#### INPUT:
▬▬▬
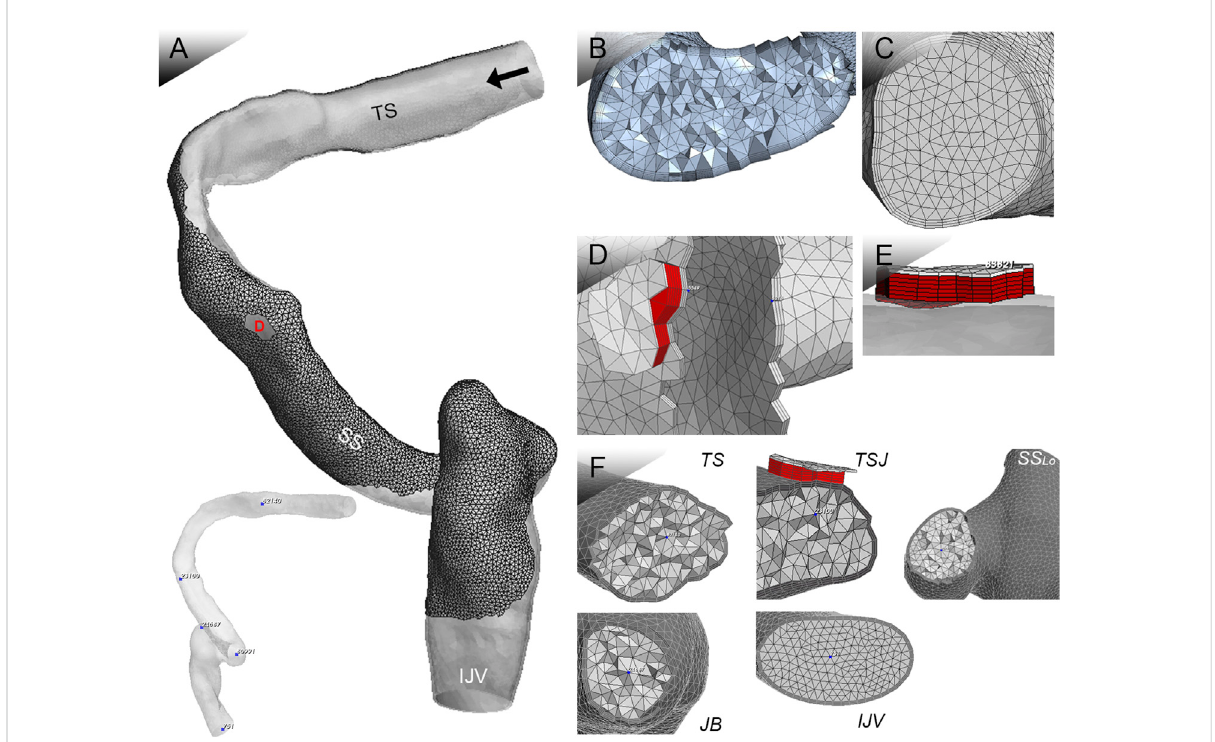
FIGURE 4 Patient-speci fi c3D FE model for coupled CFD studies. TS indicates transverse sinus; TSJ indicates transverse-sigmoid junction;SSLO indicates the lower curve of the sigmoid sinus; JB indicates jugular bulb; and IJV indicates internal jugular vein. Black arrow indicates fl ow direction. (A) Ipsilateraltransverse-sigmoidsinusmodel,locationsofvirtualmicrophones,andtheDopplervelocityspectrum. (B) Meshof3Dgeometricmodelfor fl ow simulation. (C) Mesh of 3D geometric model for acoustic simulation. (D) and (E) Mesh of the dura mater and dehiscent sigmoid plate. (F) Cross-sectional displacement of locations of virtual microphones.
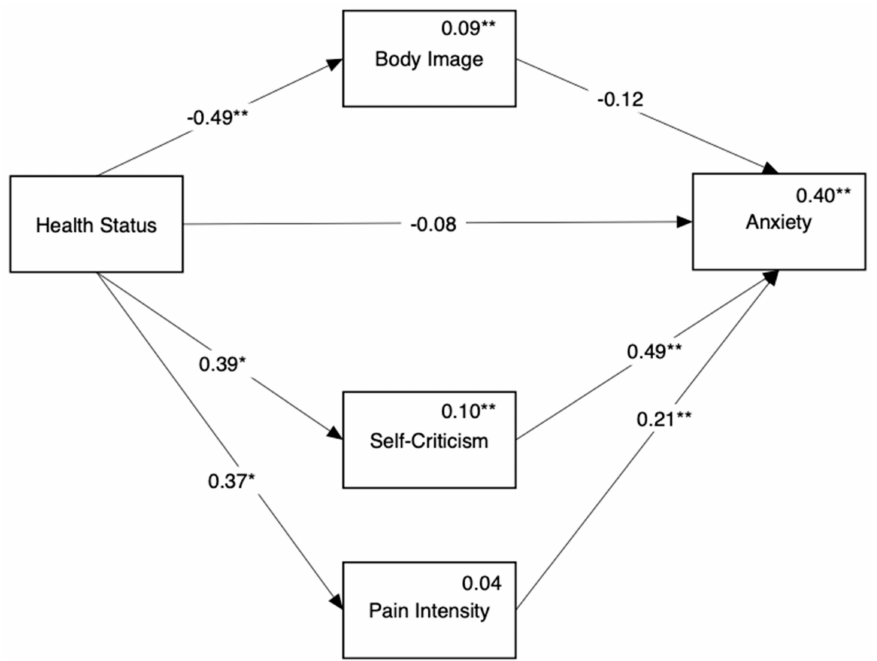
Figure 5. Mediation of the link between disease-status (endometriosis only or endometriosis ACI) and anxiety, by body image, self-criticism, and pain intensity. Reference group for comparison is the Endometriosis only group. Numbers above the direct links are standardized regression coefficients. Numbers above variable names are multiple squared correlations. Age was included in the model as a covariate, yet is not presented in this figure. * p < 0.05, ** p <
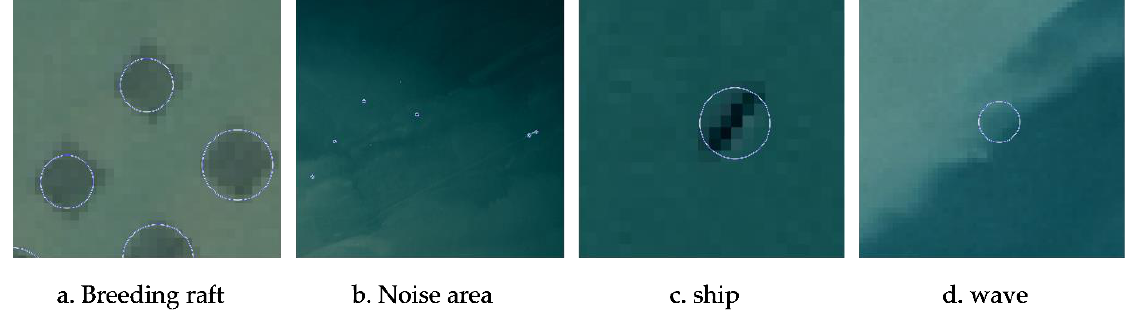
Figure 10. Local noise region: ( a ) identified aquaculture rafts; ( b ) noise identified on the sea surface; ( c , d ) noise caused by ships and waves.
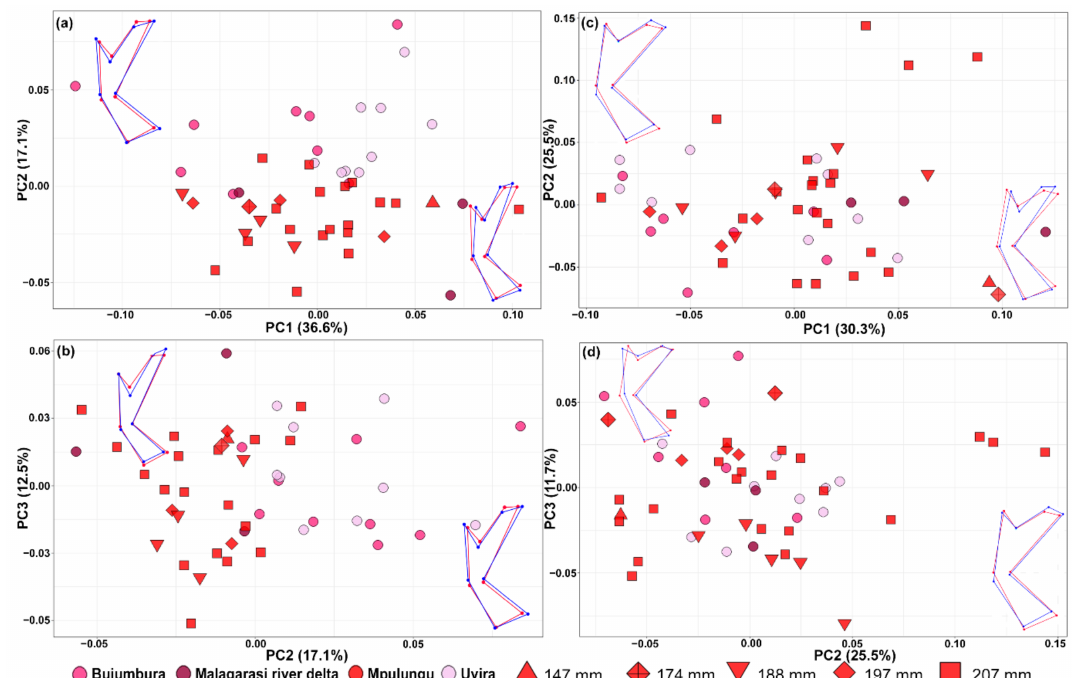
Figure 2. Biplots showing the shape variation in anchors of Cichlidogyrus casuarinus ex Hemibates stenosoma ; shape changes along each PC are shown by wireframes with starting shapes (consensus, value 0) in red, and target shapes (changes) associated with extreme values (value +0.1) in dark blue. Only the first three axes are shown. ( a , b ) PCAs based on Procrustes distances of eight fixed landmarks describing the shape of the dorsal anchor. ( c , d ) PCAs based on Procrustes distances of eight fixed landmarks describing the shape of the ventral anchor.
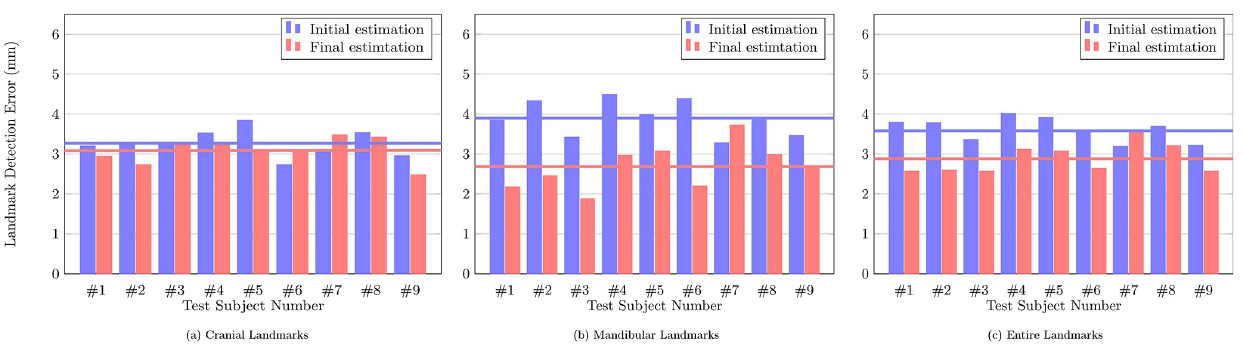
Fig 10. The mean detection error of the cranial, mandibular, and all landmarks for each of the 9 test data. Blue bars represent the error from the initial estimation, red bars represent the error from the final estimation, and the lines represent the averaged error over test subjects. (a) Cranial Landmarks. (b) Mandibular Landmarks. (c) Entire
▬▬▬
#### WORK INSTRUCTION:
Your copy should hold all the data word for word. It should hold no pictures.

#### ANSWER BELOW:
FIGURE 4 Patient-speci fi c3D FE model for coupled CFD studies. TS indicates transverse sinus; TSJ indicates transverse-sigmoid junction;SSLO indicates the lower curve of the sigmoid sinus; JB indicates jugular bulb; and IJV indicates internal jugular vein. Black arrow indicates fl ow direction. (A) Ipsilateraltransverse-sigmoidsinusmodel,locationsofvirtualmicrophones,andtheDopplervelocityspectrum. (B) Meshof3Dgeometricmodelfor fl ow simulation. (C) Mesh of 3D geometric model for acoustic simulation. (D) and (E) Mesh of the dura mater and dehiscent sigmoid plate. (F) Cross-sectional displacement of locations of virtual microphones.
Figure 5. Mediation of the link between disease-status (endometriosis only or endometriosis ACI) and anxiety, by body image, self-criticism, and pain intensity. Reference group for comparison is the Endometriosis only group. Numbers above the direct links are standardized regression coefficients. Numbers above variable names are multiple squared correlations. Age was included in the model as a covariate, yet is not presented in this figure. * p < 0.05, ** p <
Figure 10. Local noise region: ( a ) identified aquaculture rafts; ( b ) noise identified on the sea surface; ( c , d ) noise caused by ships and waves.
Figure 2. Biplots showing the shape variation in anchors of Cichlidogyrus casuarinus ex Hemibates stenosoma ; shape changes along each PC are shown by wireframes with starting shapes (consensus, value 0) in red, and target shapes (changes) associated with extreme values (value +0.1) in dark blue. Only the first three axes are shown. ( a , b ) PCAs based on Procrustes distances of eight fixed landmarks describing the shape of the dorsal anchor. ( c , d ) PCAs based on Procrustes distances of eight fixed landmarks describing the shape of the ventral anchor.
Fig 10. The mean detection error of the cranial, mandibular, and all landmarks for each of the 9 test data. Blue bars represent the error from the initial estimation, red bars represent the error from the final estimation, and the lines represent the averaged error over test subjects. (a) Cranial Landmarks. (b) Mandibular Landmarks. (c) Entire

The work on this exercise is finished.